詳しい内容はニュースをご参照いただきたいが、ごく簡単に言えば、感染拡大の抑制に効果があったのは休校や大規模集会の禁止、一部のサービス業の営業停止であった一方、外出禁止や生活必需品を扱う店舗以外の営業停止は顕著な効果が認められなかったというのである。この分析結果から、政策への2つのメッセージを考えてみることにしたい。
まず、個々の取り組みごとに成果が違うということが客観的に明らかになったことは、大きな意味がある。出口戦略の必要性が叫ばれているなかで、何を緩め、何を維持するかを検討しなければならない。「新しい生活様式」なども、そうした考えから出ているのであろう。客観的な分析を根拠にすることで、どの部分を緩和しても第2波の到来を防ぐ(遅らせる)ことができるのかが明確になり、より有効な政策を打つことができるだろう。
一方、もう1つの重要なメッセージとしては、「皆が自粛しなければならないわけではない」ということが分かったことである。例えば、パチンコ店が自粛要請にもかかわらず店を開けていたことに対して自治体や住民から批判が強まっている。

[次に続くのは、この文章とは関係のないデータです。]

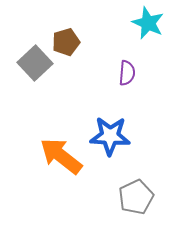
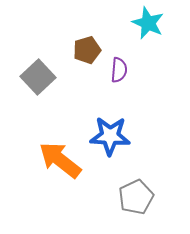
brown pentagon: moved 21 px right, 8 px down
gray square: moved 3 px right, 14 px down
purple semicircle: moved 8 px left, 3 px up
orange arrow: moved 1 px left, 4 px down
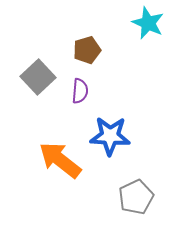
purple semicircle: moved 39 px left, 21 px down
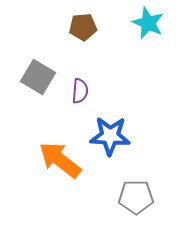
brown pentagon: moved 4 px left, 23 px up; rotated 12 degrees clockwise
gray square: rotated 16 degrees counterclockwise
gray pentagon: rotated 24 degrees clockwise
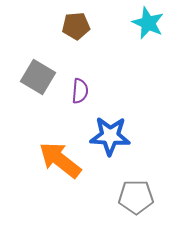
brown pentagon: moved 7 px left, 1 px up
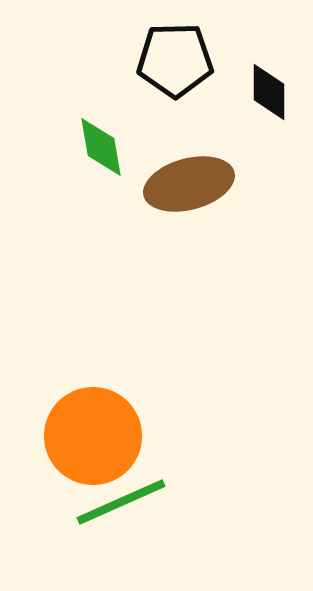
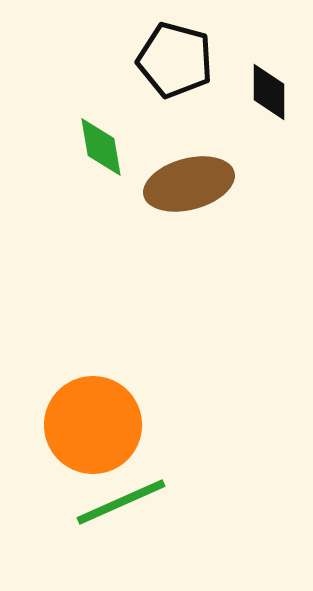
black pentagon: rotated 16 degrees clockwise
orange circle: moved 11 px up
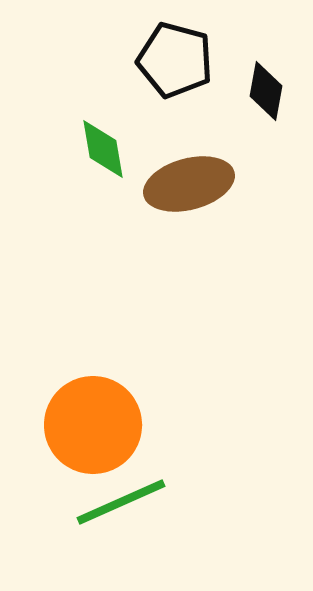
black diamond: moved 3 px left, 1 px up; rotated 10 degrees clockwise
green diamond: moved 2 px right, 2 px down
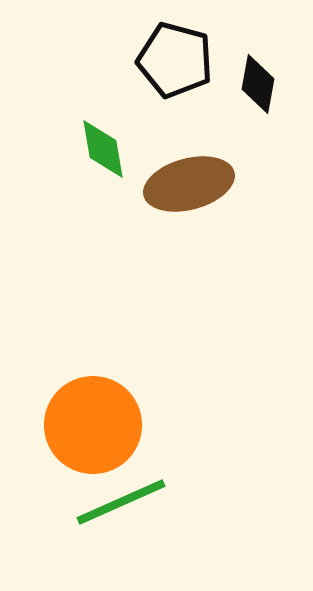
black diamond: moved 8 px left, 7 px up
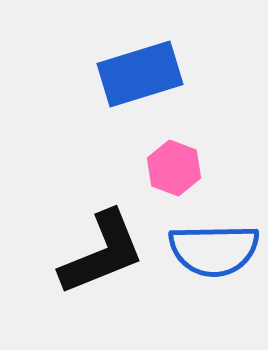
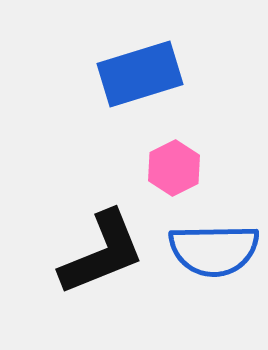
pink hexagon: rotated 12 degrees clockwise
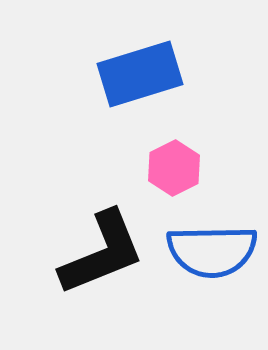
blue semicircle: moved 2 px left, 1 px down
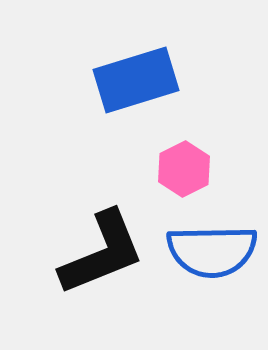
blue rectangle: moved 4 px left, 6 px down
pink hexagon: moved 10 px right, 1 px down
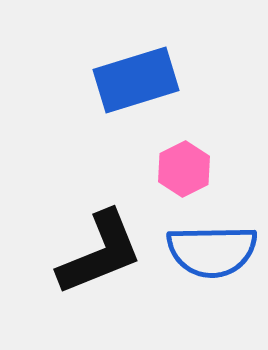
black L-shape: moved 2 px left
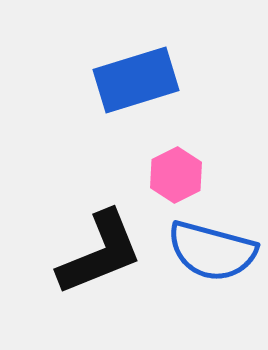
pink hexagon: moved 8 px left, 6 px down
blue semicircle: rotated 16 degrees clockwise
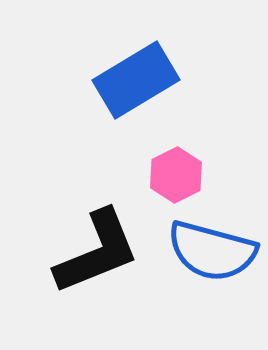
blue rectangle: rotated 14 degrees counterclockwise
black L-shape: moved 3 px left, 1 px up
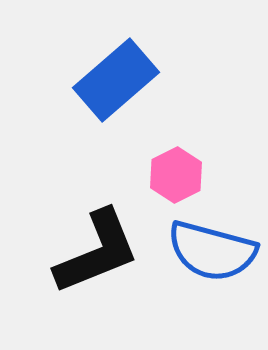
blue rectangle: moved 20 px left; rotated 10 degrees counterclockwise
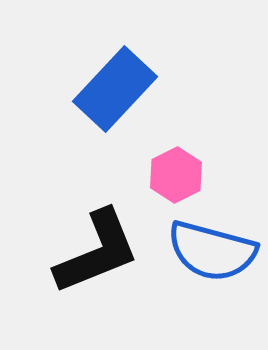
blue rectangle: moved 1 px left, 9 px down; rotated 6 degrees counterclockwise
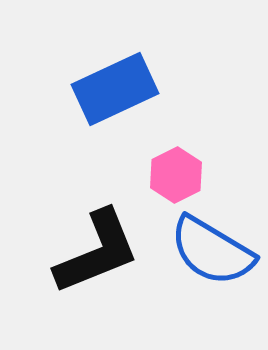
blue rectangle: rotated 22 degrees clockwise
blue semicircle: rotated 16 degrees clockwise
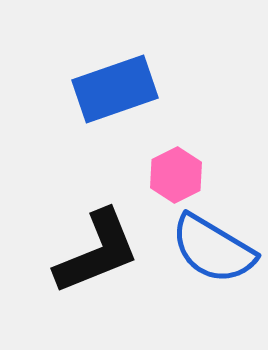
blue rectangle: rotated 6 degrees clockwise
blue semicircle: moved 1 px right, 2 px up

自己中心的な意見もあるが、お客さんや店員さんから「三密を避けるなど十分な対策が行われている。なぜパチンコ店だけが悪者になるのか」などという意見も出ている。こうした意見に対する我々の感覚としては、「皆が国全体のため生活維持に必要最小限の外出で我慢している時期に、自分の娯楽のために(=社会が犠牲になっても)パチンコを楽しむのが許せない」というものであろう。そうした心情は、私も理解できる。
しかし、仮に「パチンコ店の自粛が感染抑制と相関がない」という分析が出たら、我々はどう反応するであろうか。パチンコのお客さんは「それ見たことか」となるかもしれないし、多くの国民は活動が制約されているなかで納得できない気持ちが残るかもしれない。つまり、データが出てくることで自粛が必要な部分とそうでない部分が明確に分けられれば、「皆が我慢しているから私も我慢する」という機運が崩れ、逆に「悪いことをしているわけではないのに、データで抑えられるのは納得できない」と先のパチンコ店のお客さんと同じような感覚を持つ人々も出てくるのではないだろうか。
「『皆が我慢しているから私も我慢する』そうした同調圧力のような考え方は古い」という批判もあるし、私もそう思う部分はあるが、現実問題として客観的証拠が出てくるからこそ差異が生じて不満に感じることは容易に想像できる。では、そういう状況にはどう対処すべきか。個人的には客観的なデータに基づいて有効な政策を重点的に行うことは必要だと考えている。そして、仮に我慢を強いられる側に回った場合には、補償や支援などの対象として検討すべきであるし、活動に制約をかけることに敬意を表する必要がある。